> Required actions:
(1) Answer these from the review of Comparing Democracies:
(a) How many scholars does the Fourth Edition bring together?
(b) What does the present volume make considerable use of?
(c) Which three things does the list of electoral systems include?
(2) In the review of Comparing Democracies, write out the part that opens with the words containing "Comparing Democracies, Fourth" and closes with "years to come.", swapping "statistical models" for "quantitative methods".

> Text section:
○ ○ ○ ○ ○ ○ ○
Comparing Democracies, Fourth Edition, brings together eleven prominent scholars who cover a wide range of highly relevant topics in the field of electoral research and provides a great resource for young scholars and students to build a theoretical and comparative understanding in the wide range agenda of political science. -- Miroslav Nemcok Indeed, more so than any of the earlier editions, the present volume is characterised by a considerable use of statistical models. Another valuable aspect of the book is that it provides a list of all the electoral systems used around the world, which includes disproportionality scores, the effective number of parties and the percentage of female MPs...For the comparative political scientist this edition is an improvement upon earlier editions. It is a safe prediction that the individual chapters will be cited extensively in years to come.
○ ○ ○ ○ ○ ○ ○
> Recorded data:
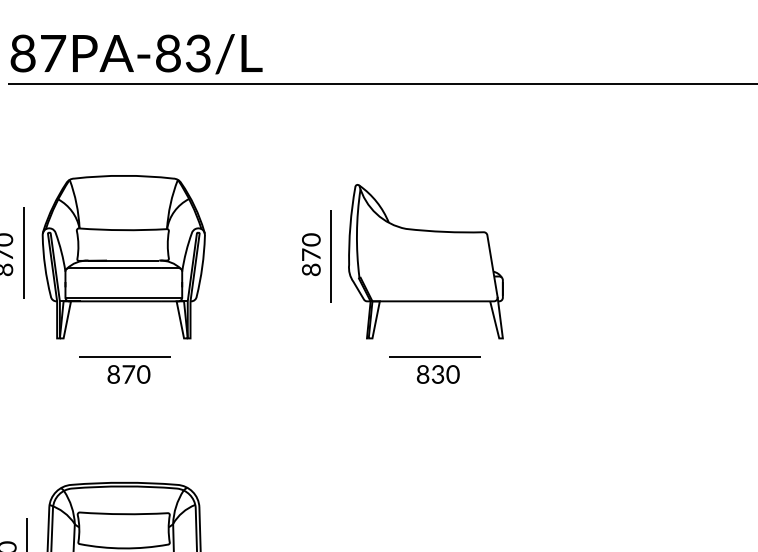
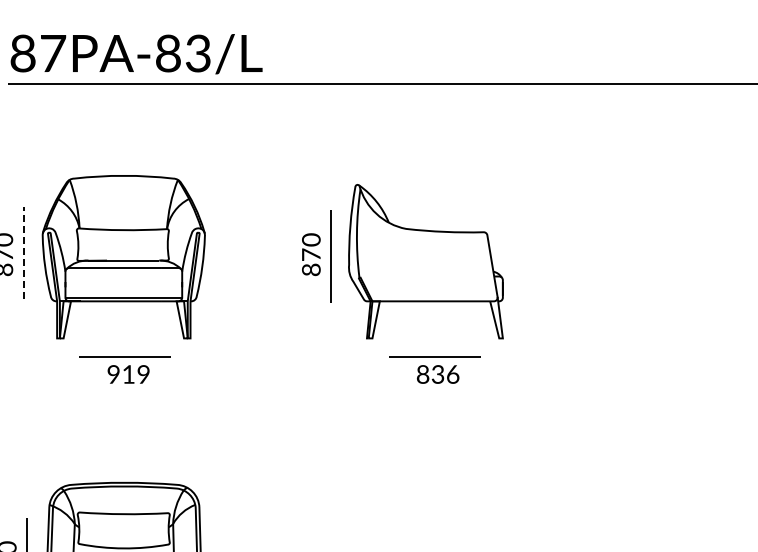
line at (24, 252): solid -> dashed
text at (128, 374): 870 -> 919
text at (452, 374): 830 -> 836
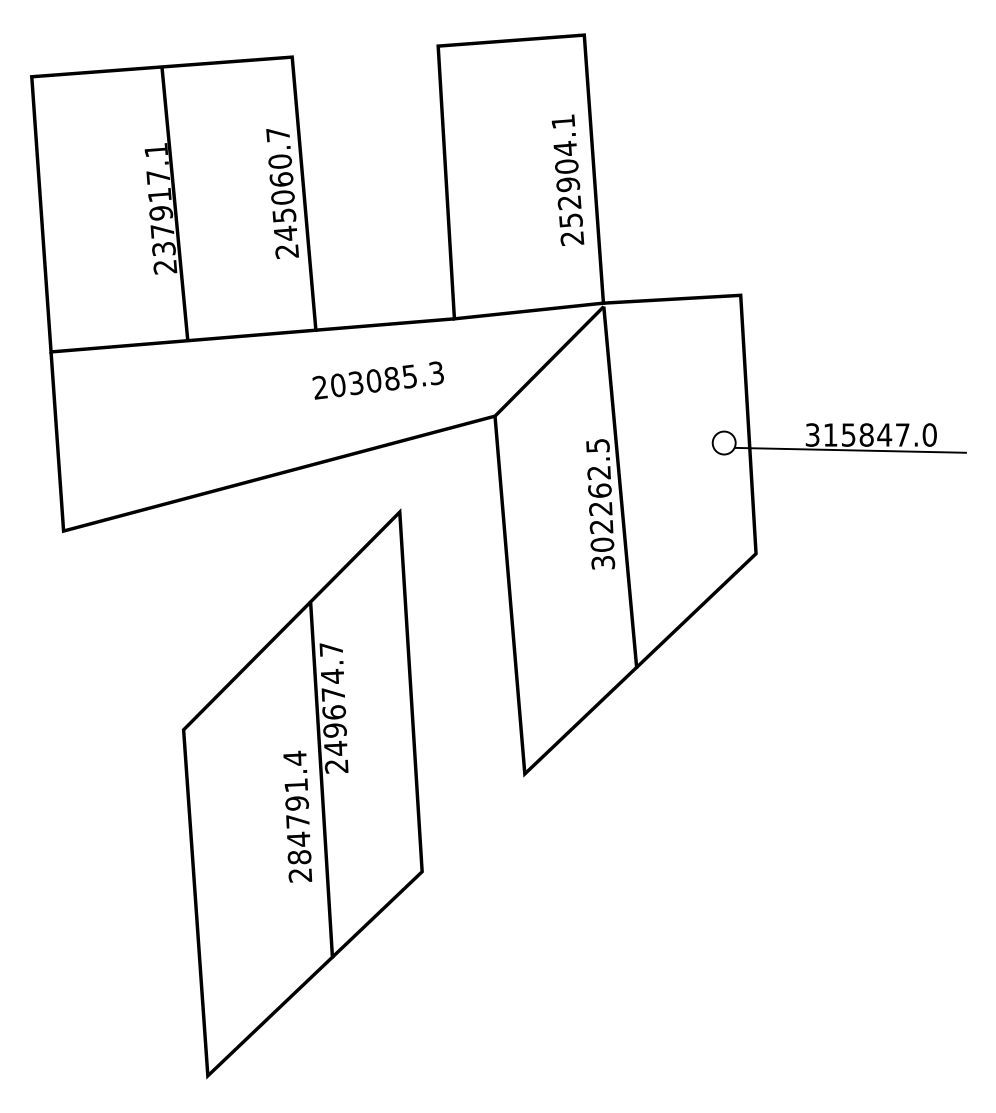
○ ○ ○ ○ ○ ○ ○
> Answers per task:
(1)
(a) Eleven.
(b) Statistical models.
(c) Disproportionality scores, the effective number of parties and the percentage of female MPs.

(2)
Comparing Democracies, Fourth Edition, brings together eleven prominent scholars who cover a wide range of highly relevant topics in the field of electoral research and provides a great resource for young scholars and students to build a theoretical and comparative understanding in the wide range agenda of political science. -- Miroslav Nemcok Indeed, more so than any of the earlier editions, the present volume is characterised by a considerable use of quantitative methods. Another valuable aspect of the book is that it provides a list of all the electoral systems used around the world, which includes disproportionality scores, the effective number of parties and the percentage of female MPs...For the comparative political scientist this edition is an improvement upon earlier editions. It is a safe prediction that the individual chapters will be cited extensively in years to come.